- [Alıştırma a] Kaynak metne göre, Anamın Kitabı'nın ilk baskısı hangi yayınevinden ve hangi yılda yapılmıştır?

- [Kaynak metin]
____________
• "yakup kadri karaosmanoğlu'nun belki romanlarımın bütün anahtarlarını verdiğim kitabım dediğ anamın kitabı onun en önemli yapıtlarından biridir. içindeki çocuğu dirilttiği bu kitabında yakup kadri, çocuklluk anılarından öte, bilinçaltına bir yolculuk yapma iddiasındadır. insanın alınyazısı çocukluğunda yazılmıştır ve hangi yaşa girerse girsin şuurunun altında daima çocuk kalışınını sebebi bundadır. diyen yazar, anamın kitabı'yla klasik romanın çok yaygın bir görüşünü, karakter kaderdir formülünü onaylıyor."

    tanıtım yazısından.
  • yakup kadri karaosmanoğlu'nun ilk baskısı varlık yayınları'ndan 1957'de yapılmış çocukluk anıları kitabı.
____________
- [Kayıt kümesi]
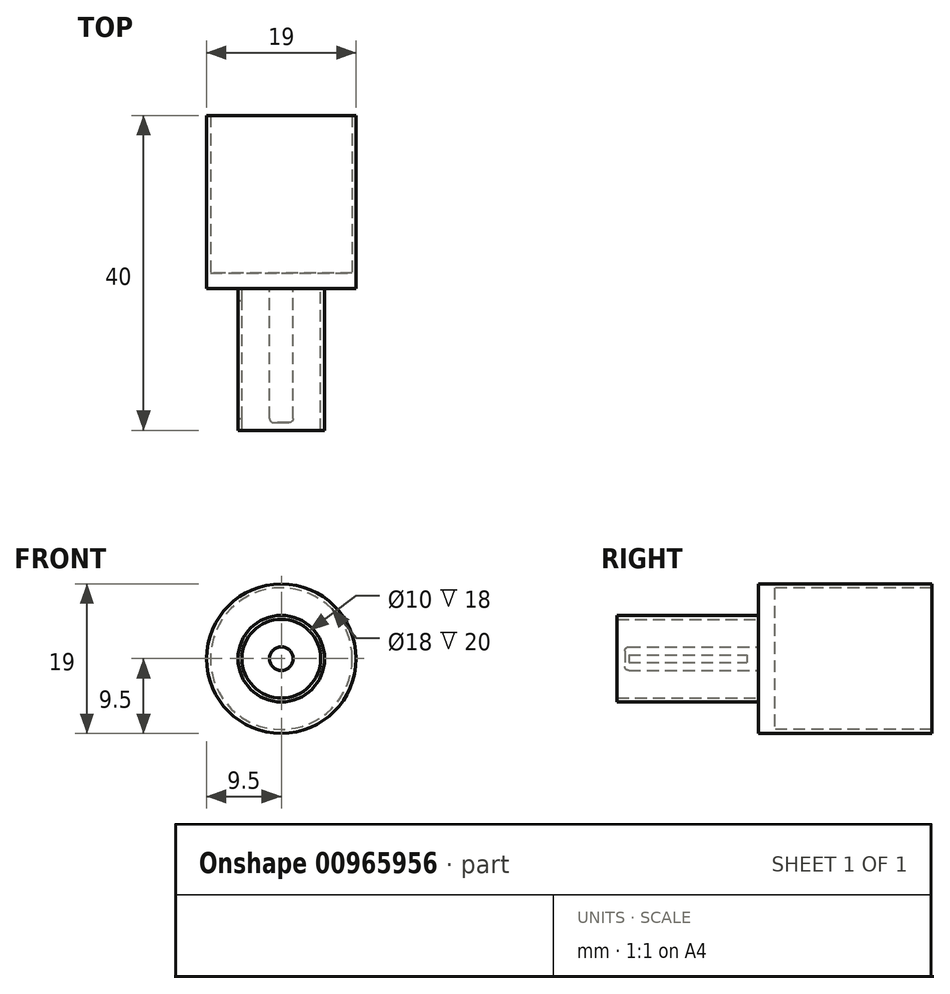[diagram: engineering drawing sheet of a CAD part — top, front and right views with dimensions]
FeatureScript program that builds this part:
annotation { "Feature Type Name" : "Feature", "Feature Type Description" : "" }
export const myFeature = defineFeature(function(context is Context, id is Id, definition is map)
    precondition{}
    {
        {
            var Q0;
            Q0=qCreatedBy(makeId("Front.planeOp"),FACE);
            var sketch = newSketch(context, id + "F0", { "sketchPlane" : qUnion([Q0])});
            skCircle(sketch, "E0", {"center": v(0, 0) * mm, "radius": 5.5 * mm});
            skCircle(sketch, "E1", {"center": v(0, 0) * mm, "radius": 5 * mm});
            skSolve(sketch);
        }
        {
            var Q0;
            Q0=makeQuery(id+"F0.imprint","IMPRINT",FACE,{"disambiguationData":[TD([[makeQuery(id+"F0.imprint","IMPRINT",EDGE,{"derivedFrom":sQuery(id+"F0.wireOp",EDGE,"E0")}),1.0]])]});
            extrude(context, id + "F1", {"entities" : qUnion([Q0]), "depth" : 35 * mm, "offsetDistance" : 25 * mm});
        }
        {
            var Q0;
            Q0=qCreatedBy(makeId("Top.planeOp"),FACE);
            var sketch = newSketch(context, id + "F2", { "sketchPlane" : qUnion([Q0])});
            skLineSegment(sketch, "E2.bottom", {"start": v(-9, -15) * mm, "end": v(9, -15) * mm});
            skLineSegment(sketch, "E2.top", {"start": v(-9, 15) * mm, "end": v(9, 15) * mm});
            skLineSegment(sketch, "E2.left", {"start": v(-9, -15) * mm, "end": v(-9, 15) * mm});
            skLineSegment(sketch, "E2.right", {"start": v(9, -15) * mm, "end": v(9, 15) * mm});
            skPoint(sketch, "E2.middle", {"position": v(0, 0) * mm});
            skSolve(sketch);
        }
        {
            var Q0;
            Q0=makeQuery(id+"F2.imprint","IMPRINT",FACE,{"disambiguationData":[TD([[makeQuery(id+"F2.imprint","IMPRINT",EDGE,{"derivedFrom":sQuery(id+"F2.wireOp",EDGE,"E2.bottom")}),1.0]])]});
            extrude(context, id + "F3", {"entities" : qUnion([Q0]), "operationType" : NewBodyOperationType.REMOVE, "depth" : 25 * mm, "offsetDistance" : 25 * mm, "hasSecondDirection" : true, "secondDirectionOppositeDirection" : true, "secondDirectionDepth" : 25 * mm});
        }
        {
            var Q0;
            Q0=makeQuery(id+"FK9VsIfb33r3V2G_1.boolean.opBoolean","MERGE",FACE,{"derivedFrom":[makeQuery(id+"F3.boolean.opBoolean","COPY",FACE,{"derivedFrom":makeQuery(id+"F3.opExtrude","SWEPT_FACE",FACE,{"disambiguationData":[OSD([sQuery(id+"F2.wireOp",EDGE,"E2.bottom")])]})})],"fromTools":[makeQuery(id+"FK9VsIfb33r3V2G_1.opExtrude","SWEPT_FACE",FACE,{"disambiguationData":[OSD([sQuery(id+"F9BlCA5kWQAFzgD_1.wireOp",EDGE,"xuU5gq9y-jPHS-n6Cl-S5eU-GhHB31Oq1M6Z.bottom")])]}),makeQuery(id+"FK9VsIfb33r3V2G_1.opExtrude","SWEPT_FACE",FACE,{"disambiguationData":[OSD([sQuery(id+"F9BlCA5kWQAFzgD_1.wireOp",EDGE,"zs8KGrtK-nU53-wOYU-HYpO-sikS8LrCLYJM.bottom")])]})]});
            var sketch = newSketch(context, id + "F4", { "sketchPlane" : qUnion([Q0])});
            skCircle(sketch, "E3.0", {"center": v(0, 0) * mm, "radius": 5.5 * mm});
            skCircle(sketch, "E4", {"center": v(0, 0) * mm, "radius": 7.5 * mm});
            skSolve(sketch);
        }
        {
            var Q0;
            Q0=makeQuery(id+"F4.imprint","IMPRINT",FACE,{"disambiguationData":[TD([[makeQuery(id+"F4.imprint","IMPRINT",EDGE,{"derivedFrom":sQuery(id+"F4.wireOp",EDGE,"E4")}),1.0]])]});
            var Q1;
            Q1=makeQuery(id+"F4.imprint","IMPRINT",FACE,{"disambiguationData":[TD([[makeQuery(id+"F4.imprint","IMPRINT",EDGE,{"derivedFrom":makeQuery(id+"F3.boolean.opBoolean","INTERSECT",EDGE,{"derivedFrom":[makeQuery(id+"F1.opExtrude","SWEPT_FACE",FACE,{"disambiguationData":[OSD([sQuery(id+"F0.wireOp",EDGE,"E1")])]}),makeQuery(id+"F3.opExtrude","SWEPT_FACE",FACE,{"disambiguationData":[OSD([sQuery(id+"F2.wireOp",EDGE,"E2.bottom")])]})]})}),1.0]])]});
            extrude(context, id + "F5", {"entities" : qUnion([Q0, Q1]), "operationType" : NewBodyOperationType.ADD, "oppositeDirection" : true, "depth" : 2 * mm, "offsetDistance" : 25 * mm});
        }
        {
            var Q0;
            Q0=qCreatedBy(makeId("Right.planeOp"),FACE);
            var sketch = newSketch(context, id + "F6", { "sketchPlane" : qUnion([Q0])});
            skLineSegment(sketch, "E5.bottom", {"start": v(-18.5, 0.5) * mm, "end": v(-33.5, 0.5) * mm});
            skLineSegment(sketch, "E5.top", {"start": v(-18.5, -0.5) * mm, "end": v(-33.5, -0.5) * mm});
            skLineSegment(sketch, "E5.left", {"start": v(-18.5, 0.5) * mm, "end": v(-18.5, -0.5) * mm});
            skLineSegment(sketch, "E5.right", {"start": v(-33.5, 0.5) * mm, "end": v(-33.5, -0.5) * mm});
            skSolve(sketch);
        }
        {
            var Q0;
            Q0 = qSketchRegion(id + "F6", true);
            extrude(context, id + "F7", {"entities" : qUnion([Q0]), "operationType" : NewBodyOperationType.REMOVE, "oppositeDirection" : true, "depth" : 10 * mm, "offsetDistance" : 25 * mm});
        }
        {
            var Q0;
            Q0=makeQuery(id+"F5.boolean.opBoolean","MERGE",FACE,{"derivedFrom":[makeQuery(id+"F3.boolean.opBoolean","COPY",FACE,{"derivedFrom":makeQuery(id+"F3.opExtrude","SWEPT_FACE",FACE,{"disambiguationData":[OSD([sQuery(id+"F2.wireOp",EDGE,"E2.bottom")])]})}),makeQuery(id+"F5.opExtrude","CAP_FACE",FACE,{"disambiguationData":[OSD([sQuery(id+"F4.wireOp",EDGE,"E3.0"),sQuery(id+"F4.wireOp",EDGE,"E4")])],"isStart":true})]});
            var sketch = newSketch(context, id + "F8", { "sketchPlane" : qUnion([Q0])});
            skCircle(sketch, "E6", {"center": v(0, 0) * mm, "radius": 5 * mm});
            skCircle(sketch, "E7", {"center": v(0, 0) * mm, "radius": 1.5 * mm});
            skSolve(sketch);
        }
        {
            var Q0;
            Q0=makeQuery(id+"F8.imprint","IMPRINT",FACE,{"disambiguationData":[TD([[makeQuery(id+"F8.imprint","IMPRINT",EDGE,{"derivedFrom":sQuery(id+"F8.wireOp",EDGE,"E7")}),1.0]])]});
            extrude(context, id + "F9", {"entities" : qUnion([Q0]), "operationType" : NewBodyOperationType.ADD, "oppositeDirection" : true, "depth" : 19 * mm, "offsetDistance" : 25 * mm});
        }
        {
            var Q0;
            {var subQ0=sQuery(id+"F2.wireOp",EDGE,"E2.bottom");Q0=makeQuery(id+"F5.boolean.opBoolean","MERGE",FACE,{"derivedFrom":[makeQuery(id+"F3.boolean.opBoolean","COPY",FACE,{"derivedFrom":makeQuery(id+"F3.opExtrude","SWEPT_FACE",FACE,{"disambiguationData":[OSD([subQ0])]})}),makeQuery(id+"F5.opExtrude","CAP_FACE",FACE,{"disambiguationData":[OSD([sQuery(id+"F4.wireOp",EDGE,"E3.0"),sQuery(id+"F4.wireOp",EDGE,"E4")])],"isStart":true}),makeQuery(id+"F5.opExtrude","CAP_FACE",FACE,{"disambiguationData":[OSD([sQuery(id+"F0.wireOp",EDGE,"E1"),subQ0])],"isStart":true})]});}
            var sketch = newSketch(context, id + "F10", { "sketchPlane" : qUnion([Q0])});
            skSolve(sketch);
        }
        {
            var Q0;
            Q0=makeQuery(id+"F10.imprint","IMPRINT",FACE,{"disambiguationData":[TD([[makeQuery(id+"F10.imprint","IMPRINT",EDGE,{"derivedFrom":makeQuery(id+"F5.opExtrude","CAP_EDGE",EDGE,{"disambiguationData":[OSD([sQuery(id+"F4.wireOp",EDGE,"E4")])],"isStart":true})}),1.0]])]});
            var sketch = newSketch(context, id + "F11", { "sketchPlane" : qUnion([Q0])});
            skCircle(sketch, "E8", {"center": v(0, 0) * mm, "radius": 9 * mm});
            skCircle(sketch, "E9", {"center": v(0, 0) * mm, "radius": 9.5 * mm});
            skSolve(sketch);
        }
        {
            var Q0;
            Q0=makeQuery(id+"F11.imprint","IMPRINT",FACE,{"disambiguationData":[TD([[makeQuery(id+"F11.imprint","IMPRINT",EDGE,{"derivedFrom":sQuery(id+"F11.wireOp",EDGE,"E8")}),1.0]])]});
            var Q1;
            Q1=makeQuery(id+"F11.imprint","IMPRINT",FACE,{"disambiguationData":[TD([[makeQuery(id+"F11.imprint","IMPRINT",EDGE,{"derivedFrom":sQuery(id+"F11.wireOp",EDGE,"E8")}),-1.0]])]});
            extrude(context, id + "F12", {"entities" : qUnion([Q0, Q1]), "operationType" : NewBodyOperationType.ADD, "oppositeDirection" : true, "depth" : 2 * mm, "offsetDistance" : 25 * mm});
        }
        {
            var Q0;
            Q0=makeQuery(id+"F11.imprint","IMPRINT",FACE,{"disambiguationData":[TD([[makeQuery(id+"F11.imprint","IMPRINT",EDGE,{"derivedFrom":sQuery(id+"F11.wireOp",EDGE,"E8")}),-1.0]])]});
            extrude(context, id + "F13", {"entities" : qUnion([Q0]), "operationType" : NewBodyOperationType.ADD, "depth" : 20 * mm, "offsetDistance" : 25 * mm});
        }
        {
            var Q0;
            Q0=makeQuery(id+"F9.opExtrude","CAP_EDGE",EDGE,{"disambiguationData":[OSD([sQuery(id+"F8.wireOp",EDGE,"E7")])],"isStart":false});
            fillet(context, id + "F14", {"entities" : qUnion([Q0]), "radius" : .5 * mm, "tangentPropagation" : true, "allowEdgeOverflow" : false});
        }
    });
____________
- [Alıştırma b] Kayıtlarda "REMOVE" dizesini içeren bütün satırları derleyin.

- [Görev yanıtı a] Varlık Yayınları'ndan, 1957'de yapılmıştır.

- [Görev yanıtı b]
            extrude(context, id + "F3", {"entities" : qUnion([Q0]), "operationType" : NewBodyOperationType.REMOVE, "depth" : 25 * mm, "offsetDistance" : 25 * mm, "hasSecondDirection" : true, "secondDirectionOppositeDirection" : true, "secondDirectionDepth" : 25 * mm});
            extrude(context, id + "F7", {"entities" : qUnion([Q0]), "operationType" : NewBodyOperationType.REMOVE, "oppositeDirection" : true, "depth" : 10 * mm, "offsetDistance" : 25 * mm});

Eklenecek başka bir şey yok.